• Task: Scan the records for the word "panel". Report each line where it occurs.

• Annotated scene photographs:

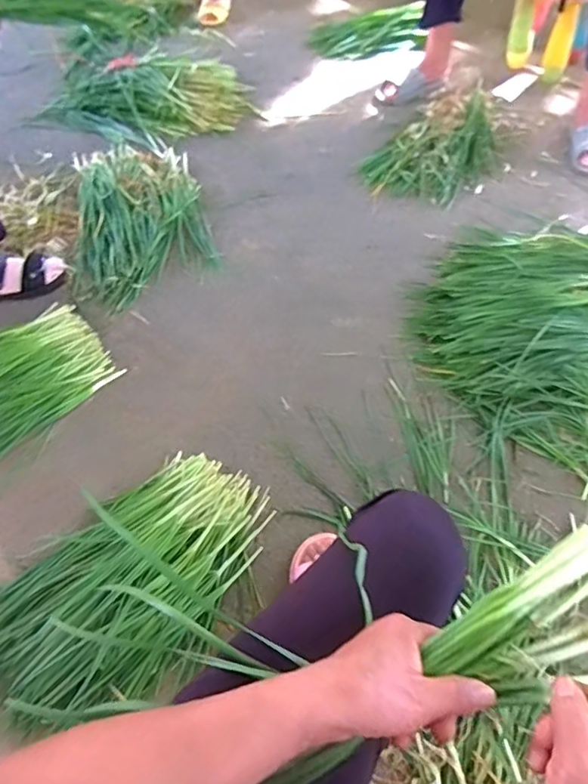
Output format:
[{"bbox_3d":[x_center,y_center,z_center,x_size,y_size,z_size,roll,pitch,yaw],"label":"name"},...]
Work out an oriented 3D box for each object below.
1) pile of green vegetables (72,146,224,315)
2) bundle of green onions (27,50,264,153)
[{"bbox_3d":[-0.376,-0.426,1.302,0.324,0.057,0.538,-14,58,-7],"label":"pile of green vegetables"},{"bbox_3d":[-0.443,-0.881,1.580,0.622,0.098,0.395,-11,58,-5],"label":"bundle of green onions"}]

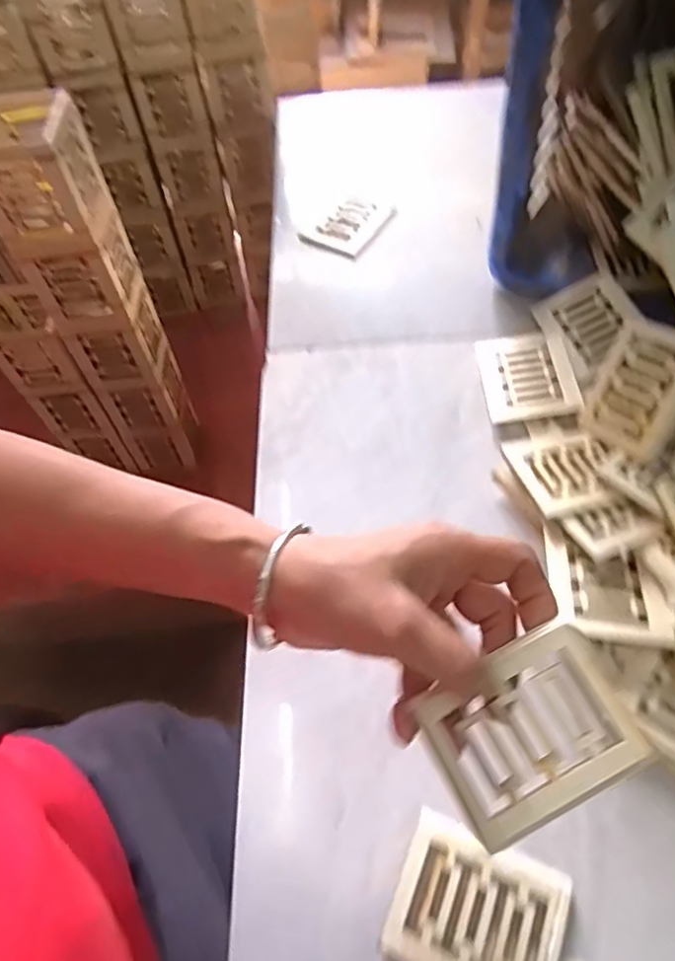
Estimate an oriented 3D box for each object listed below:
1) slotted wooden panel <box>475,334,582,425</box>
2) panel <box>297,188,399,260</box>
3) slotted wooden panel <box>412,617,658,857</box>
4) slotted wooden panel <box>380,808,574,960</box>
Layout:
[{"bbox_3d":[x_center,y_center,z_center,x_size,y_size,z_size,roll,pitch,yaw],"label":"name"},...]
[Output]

• Response area:
1) slotted wooden panel <box>475,334,582,425</box>
2) panel <box>297,188,399,260</box>
3) slotted wooden panel <box>412,617,658,857</box>
4) slotted wooden panel <box>380,808,574,960</box>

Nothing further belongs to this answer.